問題 1:
判決文で、主文のとおり判決する根拠として挙げられた民訴法の条文をすべて挙げよ。
問題 2:
下のページ単位のテキスト抽出にある行をすべて、一字一句変えずに抜き出せ。画像は含めないこと。

======== 文書の一節

所論の点に関する原審の事実認定は、原判決挙示の証拠関係に照らして首肯するに足り、右事実関係のもとにおいて、七歳の児童にはどのような種類の犬であつてもこれを怖がる者があり、犬が飼主の手を離れれば本件のような事故の発生することは予測できないことではないとして、上告人に民法七一八条所定の損害賠償責任があるものとした原審の判断は、正当として是認することができる。原判決に所論の違法はなく、論旨は採用することができない。

よつて、民訴法四〇一条、九五条、八九条に従い、裁判官宮﨑梧一の反対意見があるほか、裁判官全員一致の意見で、主文のとおり判決する。

裁判官宮﨑梧一の反対意見は、次のとおりである。

私は、本件犬の動作と被上告人の損害(転落による受傷)との間に相当因果関係の存在を認めることはできないと考える。

================
======== 掲載データ

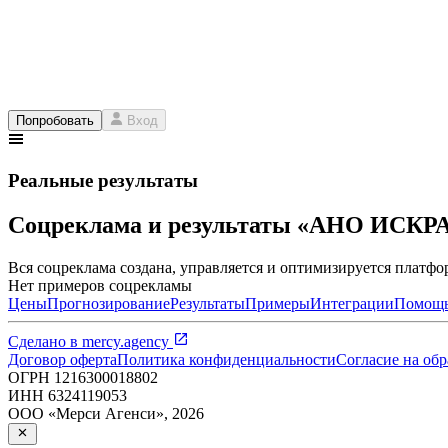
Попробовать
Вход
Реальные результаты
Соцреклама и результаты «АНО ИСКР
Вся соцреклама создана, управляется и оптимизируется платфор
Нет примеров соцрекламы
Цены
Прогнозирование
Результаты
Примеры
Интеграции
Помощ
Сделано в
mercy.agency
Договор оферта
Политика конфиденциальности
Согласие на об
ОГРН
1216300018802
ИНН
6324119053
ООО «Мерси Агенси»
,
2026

================

出力 1:
民訴法四〇一条、九五条、八九条

出力 2:
Попробовать
Вход
Реальные результаты
Соцреклама и результаты «АНО ИСКР
Вся соцреклама создана, управляется и оптимизируется платфор
Нет примеров соцрекламы
Цены
Прогнозирование
Результаты
Примеры
Интеграции
Помощ
Сделано в
mercy.agency
Договор оферта
Политика конфиденциальности
Согласие на об
ОГРН
1216300018802
ИНН
6324119053
ООО «Мерси Агенси»
,
2026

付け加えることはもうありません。